• [Tasks and exercises]
1. Translate the sentence "Auntie gave us cold water in brass tumblers." from the excerpt about the Christmas visit into Spanish.
2. Output the entries, from their first line up to and including the line with "Dot at: (233, 310)", as a Markdown table with the columns Row and Line, leaving out any blank lines.

## Begin Excerpt

We got off at a place called Krishnanagar. Then we got onto a blue Bedford bus. (I know because my school has a green Bedford bus.) It was crowded. Many things were written inside in Bangla: “Don’t put your hand outside”; “Don’t spit inside”; “Beware of pickpockets”; “Company is not responsible for your goods” (Who is Company?); “Put children on your laps”; “No change for five- and ten-rupee notes”. There were many people on the bus, and a goat.

After some time, the conductor came and told ma that we could go to the “First Class” section if we wanted to. So we got off and boarded the bus again through the front door and sat behind the driver. A wire mesh behind us separated the first class from the rest of the bus.

Our journey ended at a marketplace, Haat Chapra. Babul-da and Mithu-da were waiting. I am calling them dadas, but actually, I hadn’t met them before. Babul-da is much bigger, he studies in class eight. He put our bags on the carrier of his cycle and pushed it along. Mithu-da is not much older than I. He said he goes to the market often, to see buses. (Both of them can ride bicycles. Will they teach me?)

Mashima, meshomoshai, their daughter, Alo-di, and a brown dog named Tiger welcomed us. Tiger is big, but very friendly. Uncle said all the thieves of the village are scared of Tiger; they never visit his house. Auntie gave us cold water in brass tumblers. They were so fat that we had to hold them with both hands.

Their house is not like the other houses. It is made of bricks. Behind the house is a big orchard with hundreds of tall leafy trees and a beehive. (Bees are dangerous.) The place is a little dark even during the day. Auntie cooks in a thatched hut beside the main building. We ate there, sitting on floor. The rice looked different from the rice we eat at home. It was reddish and the grains were much fatter; it tasted good. The pickle made of kul was great. A rack in auntie’s kitchen has a row of jars containing many different pickles. She offered us only one of them today.

25th December: In the morning, we heard the sound of a gong every five minutes. Then we all went to the church. Babul-da, Mithu-da and Alo-di were in new clothes. If you go inside a church, you will find that it is actually a big hall, with a stage at the far end. A priest in a long white robe stands there. Behind him are a big cross, a statue of Jesus’ mother, and many candles on large shining brass candle stands. On one side is a platform. It is for the church musicians. There are many desks and wooden benches in the church. Do they also hold classes there?

The prayers and the songs were in Bangla. The best part of Christmas was the roasted chicken that mashima prepared in the evening.

26th December: A fair has begun on the field behind King Edward Boys’ School (Established in 1852). There are many shops selling fried snacks, sweets, utensils, agricultural tools, clothes, and knick-knacks for decorating homes. There are merry-go-rounds and a Ferris wheel.

## End Excerpt
## Begin Material to process

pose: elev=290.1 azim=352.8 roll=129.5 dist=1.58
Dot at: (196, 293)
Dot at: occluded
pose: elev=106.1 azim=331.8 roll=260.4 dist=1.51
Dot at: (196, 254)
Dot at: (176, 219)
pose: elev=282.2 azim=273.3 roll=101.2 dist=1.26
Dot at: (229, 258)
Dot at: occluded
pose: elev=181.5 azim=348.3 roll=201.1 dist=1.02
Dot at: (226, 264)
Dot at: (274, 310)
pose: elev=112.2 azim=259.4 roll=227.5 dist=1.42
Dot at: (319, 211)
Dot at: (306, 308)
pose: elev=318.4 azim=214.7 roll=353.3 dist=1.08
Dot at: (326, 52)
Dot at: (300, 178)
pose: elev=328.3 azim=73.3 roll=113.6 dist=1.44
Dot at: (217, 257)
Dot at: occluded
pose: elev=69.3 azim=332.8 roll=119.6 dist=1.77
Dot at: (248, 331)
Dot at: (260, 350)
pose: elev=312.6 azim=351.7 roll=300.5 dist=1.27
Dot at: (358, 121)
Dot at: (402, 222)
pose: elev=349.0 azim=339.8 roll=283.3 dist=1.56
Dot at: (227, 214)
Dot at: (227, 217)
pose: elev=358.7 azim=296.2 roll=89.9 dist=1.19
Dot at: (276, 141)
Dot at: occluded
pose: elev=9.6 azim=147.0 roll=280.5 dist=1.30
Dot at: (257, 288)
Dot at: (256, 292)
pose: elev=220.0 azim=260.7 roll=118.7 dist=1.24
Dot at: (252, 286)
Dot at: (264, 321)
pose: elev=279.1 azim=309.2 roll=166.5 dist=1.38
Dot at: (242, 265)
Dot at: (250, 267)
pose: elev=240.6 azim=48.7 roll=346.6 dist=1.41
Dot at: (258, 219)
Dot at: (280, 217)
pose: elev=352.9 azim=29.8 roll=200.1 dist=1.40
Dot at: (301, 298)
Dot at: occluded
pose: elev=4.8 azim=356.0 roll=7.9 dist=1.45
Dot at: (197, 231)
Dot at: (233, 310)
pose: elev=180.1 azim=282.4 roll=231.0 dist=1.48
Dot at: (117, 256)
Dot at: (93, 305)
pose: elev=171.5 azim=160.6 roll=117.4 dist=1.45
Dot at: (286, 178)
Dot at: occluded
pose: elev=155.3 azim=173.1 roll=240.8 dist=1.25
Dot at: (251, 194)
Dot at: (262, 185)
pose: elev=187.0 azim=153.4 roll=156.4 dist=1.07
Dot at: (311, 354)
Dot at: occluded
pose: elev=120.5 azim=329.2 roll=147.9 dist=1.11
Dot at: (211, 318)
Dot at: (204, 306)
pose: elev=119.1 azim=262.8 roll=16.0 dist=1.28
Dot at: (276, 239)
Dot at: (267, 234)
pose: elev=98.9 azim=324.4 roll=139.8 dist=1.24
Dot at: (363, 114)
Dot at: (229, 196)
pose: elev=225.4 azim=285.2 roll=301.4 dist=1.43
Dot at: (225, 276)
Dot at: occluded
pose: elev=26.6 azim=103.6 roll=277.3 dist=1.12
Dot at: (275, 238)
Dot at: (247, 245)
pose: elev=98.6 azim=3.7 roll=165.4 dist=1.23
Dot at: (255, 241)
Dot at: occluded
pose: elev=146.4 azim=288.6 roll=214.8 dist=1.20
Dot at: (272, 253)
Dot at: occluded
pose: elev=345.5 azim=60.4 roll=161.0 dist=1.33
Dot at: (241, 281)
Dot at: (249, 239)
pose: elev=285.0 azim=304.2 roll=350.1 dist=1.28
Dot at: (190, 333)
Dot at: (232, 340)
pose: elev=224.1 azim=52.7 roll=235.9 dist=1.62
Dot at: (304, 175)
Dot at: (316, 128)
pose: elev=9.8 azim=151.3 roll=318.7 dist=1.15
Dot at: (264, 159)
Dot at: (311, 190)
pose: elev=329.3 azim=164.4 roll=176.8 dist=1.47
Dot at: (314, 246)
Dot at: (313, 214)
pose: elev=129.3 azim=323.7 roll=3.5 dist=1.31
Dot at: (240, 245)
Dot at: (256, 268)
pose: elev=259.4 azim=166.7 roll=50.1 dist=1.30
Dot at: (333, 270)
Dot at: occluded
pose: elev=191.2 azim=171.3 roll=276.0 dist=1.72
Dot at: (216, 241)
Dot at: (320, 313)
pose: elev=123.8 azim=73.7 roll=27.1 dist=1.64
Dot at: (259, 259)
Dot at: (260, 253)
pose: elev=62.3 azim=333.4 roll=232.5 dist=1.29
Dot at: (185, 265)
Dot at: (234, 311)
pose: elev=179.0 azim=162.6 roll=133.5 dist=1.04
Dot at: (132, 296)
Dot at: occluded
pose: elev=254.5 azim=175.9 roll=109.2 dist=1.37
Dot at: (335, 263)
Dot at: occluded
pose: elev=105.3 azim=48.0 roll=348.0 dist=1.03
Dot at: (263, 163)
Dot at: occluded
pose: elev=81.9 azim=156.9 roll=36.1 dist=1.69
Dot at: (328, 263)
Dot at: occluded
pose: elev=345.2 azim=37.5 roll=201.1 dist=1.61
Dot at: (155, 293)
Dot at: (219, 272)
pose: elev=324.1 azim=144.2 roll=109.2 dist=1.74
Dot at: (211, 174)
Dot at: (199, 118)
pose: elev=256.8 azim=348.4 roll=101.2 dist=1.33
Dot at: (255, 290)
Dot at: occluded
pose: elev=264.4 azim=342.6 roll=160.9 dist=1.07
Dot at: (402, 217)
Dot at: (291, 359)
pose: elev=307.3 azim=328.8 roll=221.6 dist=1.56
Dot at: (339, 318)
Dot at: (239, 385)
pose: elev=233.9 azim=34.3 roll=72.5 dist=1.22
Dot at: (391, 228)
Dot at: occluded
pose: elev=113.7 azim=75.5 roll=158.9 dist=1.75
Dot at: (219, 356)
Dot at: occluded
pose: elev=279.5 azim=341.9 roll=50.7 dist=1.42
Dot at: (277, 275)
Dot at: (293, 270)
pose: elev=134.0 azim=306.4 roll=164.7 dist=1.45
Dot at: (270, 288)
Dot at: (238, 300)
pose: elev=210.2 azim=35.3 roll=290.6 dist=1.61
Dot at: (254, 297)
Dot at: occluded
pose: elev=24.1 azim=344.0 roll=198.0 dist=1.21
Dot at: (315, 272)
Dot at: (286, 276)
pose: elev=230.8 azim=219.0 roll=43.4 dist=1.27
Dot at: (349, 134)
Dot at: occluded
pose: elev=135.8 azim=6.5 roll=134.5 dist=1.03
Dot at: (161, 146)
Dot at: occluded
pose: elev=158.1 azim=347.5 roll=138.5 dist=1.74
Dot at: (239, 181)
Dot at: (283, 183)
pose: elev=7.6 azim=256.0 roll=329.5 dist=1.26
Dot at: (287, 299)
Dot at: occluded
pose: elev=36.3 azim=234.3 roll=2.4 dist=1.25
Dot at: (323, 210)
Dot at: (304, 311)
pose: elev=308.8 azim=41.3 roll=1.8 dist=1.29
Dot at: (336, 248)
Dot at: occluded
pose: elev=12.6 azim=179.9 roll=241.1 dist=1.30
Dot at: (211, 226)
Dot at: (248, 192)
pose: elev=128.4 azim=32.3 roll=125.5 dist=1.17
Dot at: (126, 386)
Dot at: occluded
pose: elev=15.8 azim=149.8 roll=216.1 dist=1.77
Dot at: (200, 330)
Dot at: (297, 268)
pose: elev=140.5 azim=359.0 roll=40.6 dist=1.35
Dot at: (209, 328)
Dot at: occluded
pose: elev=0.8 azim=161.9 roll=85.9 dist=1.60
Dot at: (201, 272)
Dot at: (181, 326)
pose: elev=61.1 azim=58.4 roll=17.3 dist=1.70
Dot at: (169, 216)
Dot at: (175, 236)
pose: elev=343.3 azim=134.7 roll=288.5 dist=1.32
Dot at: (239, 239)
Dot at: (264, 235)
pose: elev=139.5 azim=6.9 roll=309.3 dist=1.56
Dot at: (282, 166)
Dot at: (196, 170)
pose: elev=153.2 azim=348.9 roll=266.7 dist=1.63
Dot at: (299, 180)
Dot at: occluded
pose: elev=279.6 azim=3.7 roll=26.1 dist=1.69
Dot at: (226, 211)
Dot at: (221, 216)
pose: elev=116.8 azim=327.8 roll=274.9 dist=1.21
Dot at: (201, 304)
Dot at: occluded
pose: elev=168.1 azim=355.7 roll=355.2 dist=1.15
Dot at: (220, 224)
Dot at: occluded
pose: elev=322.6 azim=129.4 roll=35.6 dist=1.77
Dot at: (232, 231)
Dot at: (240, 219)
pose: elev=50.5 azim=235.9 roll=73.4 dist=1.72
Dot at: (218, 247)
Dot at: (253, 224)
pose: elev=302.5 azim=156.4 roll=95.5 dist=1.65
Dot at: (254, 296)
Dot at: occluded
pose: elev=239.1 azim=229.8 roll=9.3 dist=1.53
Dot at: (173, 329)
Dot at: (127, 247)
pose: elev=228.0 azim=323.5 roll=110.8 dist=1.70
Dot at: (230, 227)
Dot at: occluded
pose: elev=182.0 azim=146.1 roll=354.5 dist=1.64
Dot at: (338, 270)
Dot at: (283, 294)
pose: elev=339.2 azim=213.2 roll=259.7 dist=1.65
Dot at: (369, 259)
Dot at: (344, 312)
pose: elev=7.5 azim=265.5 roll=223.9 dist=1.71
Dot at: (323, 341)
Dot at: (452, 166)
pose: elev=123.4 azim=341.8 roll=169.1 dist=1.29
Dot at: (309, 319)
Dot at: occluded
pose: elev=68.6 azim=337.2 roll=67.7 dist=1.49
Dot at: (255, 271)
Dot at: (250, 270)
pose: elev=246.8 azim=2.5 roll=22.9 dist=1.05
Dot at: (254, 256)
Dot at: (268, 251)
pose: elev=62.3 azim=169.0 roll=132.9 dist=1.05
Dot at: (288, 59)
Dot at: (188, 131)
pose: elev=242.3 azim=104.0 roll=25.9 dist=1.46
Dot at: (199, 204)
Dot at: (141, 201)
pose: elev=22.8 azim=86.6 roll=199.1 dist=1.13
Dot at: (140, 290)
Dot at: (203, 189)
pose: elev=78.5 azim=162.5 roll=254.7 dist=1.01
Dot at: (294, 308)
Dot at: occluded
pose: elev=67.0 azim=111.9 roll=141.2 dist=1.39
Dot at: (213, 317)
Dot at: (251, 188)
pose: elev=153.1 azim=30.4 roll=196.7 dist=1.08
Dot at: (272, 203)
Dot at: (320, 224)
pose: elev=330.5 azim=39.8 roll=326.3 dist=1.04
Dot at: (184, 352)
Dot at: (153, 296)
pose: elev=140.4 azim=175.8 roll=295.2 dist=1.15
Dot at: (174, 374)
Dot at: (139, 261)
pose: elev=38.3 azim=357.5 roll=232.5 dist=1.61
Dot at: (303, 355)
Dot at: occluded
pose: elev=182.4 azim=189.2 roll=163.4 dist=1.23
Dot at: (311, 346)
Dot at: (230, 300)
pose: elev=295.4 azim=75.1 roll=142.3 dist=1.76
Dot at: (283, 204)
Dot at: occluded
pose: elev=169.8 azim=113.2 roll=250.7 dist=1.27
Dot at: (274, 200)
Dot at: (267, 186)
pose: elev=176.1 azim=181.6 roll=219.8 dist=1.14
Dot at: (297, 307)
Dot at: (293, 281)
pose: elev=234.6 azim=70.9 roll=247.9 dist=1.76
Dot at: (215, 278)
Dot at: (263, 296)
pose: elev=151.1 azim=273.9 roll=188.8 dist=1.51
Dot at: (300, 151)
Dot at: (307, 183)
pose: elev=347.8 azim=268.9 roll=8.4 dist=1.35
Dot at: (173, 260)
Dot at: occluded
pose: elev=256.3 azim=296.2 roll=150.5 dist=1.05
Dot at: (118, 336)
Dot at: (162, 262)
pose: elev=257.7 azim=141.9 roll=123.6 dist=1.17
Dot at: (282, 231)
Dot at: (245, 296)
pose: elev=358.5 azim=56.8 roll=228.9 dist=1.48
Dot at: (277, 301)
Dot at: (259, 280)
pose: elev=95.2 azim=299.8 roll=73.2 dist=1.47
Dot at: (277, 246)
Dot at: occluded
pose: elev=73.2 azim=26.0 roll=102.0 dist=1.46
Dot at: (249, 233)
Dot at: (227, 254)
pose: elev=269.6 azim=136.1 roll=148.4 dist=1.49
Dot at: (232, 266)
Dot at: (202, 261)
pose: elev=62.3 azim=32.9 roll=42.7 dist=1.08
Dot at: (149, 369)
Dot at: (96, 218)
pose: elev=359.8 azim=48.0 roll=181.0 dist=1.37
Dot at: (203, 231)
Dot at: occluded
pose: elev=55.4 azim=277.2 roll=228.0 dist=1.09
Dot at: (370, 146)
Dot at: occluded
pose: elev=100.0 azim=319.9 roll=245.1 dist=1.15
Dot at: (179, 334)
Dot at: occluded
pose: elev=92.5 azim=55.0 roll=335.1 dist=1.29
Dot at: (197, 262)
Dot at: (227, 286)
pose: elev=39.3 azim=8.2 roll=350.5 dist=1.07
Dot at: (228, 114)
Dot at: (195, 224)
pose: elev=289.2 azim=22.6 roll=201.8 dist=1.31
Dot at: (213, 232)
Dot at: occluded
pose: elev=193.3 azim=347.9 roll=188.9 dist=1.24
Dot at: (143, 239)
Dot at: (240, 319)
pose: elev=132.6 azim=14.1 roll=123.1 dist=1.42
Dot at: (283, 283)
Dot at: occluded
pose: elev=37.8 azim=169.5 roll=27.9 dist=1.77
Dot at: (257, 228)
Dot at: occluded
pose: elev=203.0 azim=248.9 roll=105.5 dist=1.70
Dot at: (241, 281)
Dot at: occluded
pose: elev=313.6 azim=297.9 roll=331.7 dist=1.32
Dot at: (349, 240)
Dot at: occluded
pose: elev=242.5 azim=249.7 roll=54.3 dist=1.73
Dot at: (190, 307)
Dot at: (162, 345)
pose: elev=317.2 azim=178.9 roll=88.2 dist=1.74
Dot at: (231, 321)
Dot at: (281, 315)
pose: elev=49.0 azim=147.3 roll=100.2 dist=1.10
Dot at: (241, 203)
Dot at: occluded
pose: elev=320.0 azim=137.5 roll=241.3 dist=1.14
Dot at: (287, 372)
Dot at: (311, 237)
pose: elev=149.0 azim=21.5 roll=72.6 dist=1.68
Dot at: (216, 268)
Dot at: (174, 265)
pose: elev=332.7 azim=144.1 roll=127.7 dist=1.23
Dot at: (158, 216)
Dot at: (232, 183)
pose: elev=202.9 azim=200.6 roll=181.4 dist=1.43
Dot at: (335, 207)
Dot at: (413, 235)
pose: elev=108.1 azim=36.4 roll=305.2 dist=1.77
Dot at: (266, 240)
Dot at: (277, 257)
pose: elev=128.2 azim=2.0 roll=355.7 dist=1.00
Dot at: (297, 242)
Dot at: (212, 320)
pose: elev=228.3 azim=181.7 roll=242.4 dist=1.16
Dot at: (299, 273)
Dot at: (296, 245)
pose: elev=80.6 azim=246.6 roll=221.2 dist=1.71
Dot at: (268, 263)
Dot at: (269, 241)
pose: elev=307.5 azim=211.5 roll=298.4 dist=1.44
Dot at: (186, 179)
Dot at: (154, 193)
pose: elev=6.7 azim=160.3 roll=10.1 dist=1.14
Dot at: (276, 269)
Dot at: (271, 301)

## End Material to process

• [Solution set]
1. La tía nos dio agua fría en vasos de latón.

2.
| Row | Line |
|---|---|
| 1 | pose: elev=290.1 azim=352.8 roll=129.5 dist=1.58 |
| 2 | Dot at: (196, 293) |
| 3 | Dot at: occluded |
| 4 | pose: elev=106.1 azim=331.8 roll=260.4 dist=1.51 |
| 5 | Dot at: (196, 254) |
| 6 | Dot at: (176, 219) |
| 7 | pose: elev=282.2 azim=273.3 roll=101.2 dist=1.26 |
| 8 | Dot at: (229, 258) |
| 9 | Dot at: occluded |
| 10 | pose: elev=181.5 azim=348.3 roll=201.1 dist=1.02 |
| 11 | Dot at: (226, 264) |
| 12 | Dot at: (274, 310) |
| 13 | pose: elev=112.2 azim=259.4 roll=227.5 dist=1.42 |
| 14 | Dot at: (319, 211) |
| 15 | Dot at: (306, 308) |
| 16 | pose: elev=318.4 azim=214.7 roll=353.3 dist=1.08 |
| 17 | Dot at: (326, 52) |
| 18 | Dot at: (300, 178) |
| 19 | pose: elev=328.3 azim=73.3 roll=113.6 dist=1.44 |
| 20 | Dot at: (217, 257) |
| 21 | Dot at: occluded |
| 22 | pose: elev=69.3 azim=332.8 roll=119.6 dist=1.77 |
| 23 | Dot at: (248, 331) |
| 24 | Dot at: (260, 350) |
| 25 | pose: elev=312.6 azim=351.7 roll=300.5 dist=1.27 |
| 26 | Dot at: (358, 121) |
| 27 | Dot at: (402, 222) |
| 28 | pose: elev=349.0 azim=339.8 roll=283.3 dist=1.56 |
| 29 | Dot at: (227, 214) |
| 30 | Dot at: (227, 217) |
| 31 | pose: elev=358.7 azim=296.2 roll=89.9 dist=1.19 |
| 32 | Dot at: (276, 141) |
| 33 | Dot at: occluded |
| 34 | pose: elev=9.6 azim=147.0 roll=280.5 dist=1.30 |
| 35 | Dot at: (257, 288) |
| 36 | Dot at: (256, 292) |
| 37 | pose: elev=220.0 azim=260.7 roll=118.7 dist=1.24 |
| 38 | Dot at: (252, 286) |
| 39 | Dot at: (264, 321) |
| 40 | pose: elev=279.1 azim=309.2 roll=166.5 dist=1.38 |
| 41 | Dot at: (242, 265) |
| 42 | Dot at: (250, 267) |
| 43 | pose: elev=240.6 azim=48.7 roll=346.6 dist=1.41 |
| 44 | Dot at: (258, 219) |
| 45 | Dot at: (280, 217) |
| 46 | pose: elev=352.9 azim=29.8 roll=200.1 dist=1.40 |
| 47 | Dot at: (301, 298) |
| 48 | Dot at: occluded |
| 49 | pose: elev=4.8 azim=356.0 roll=7.9 dist=1.45 |
| 50 | Dot at: (197, 231) |
| 51 | Dot at: (233, 310) |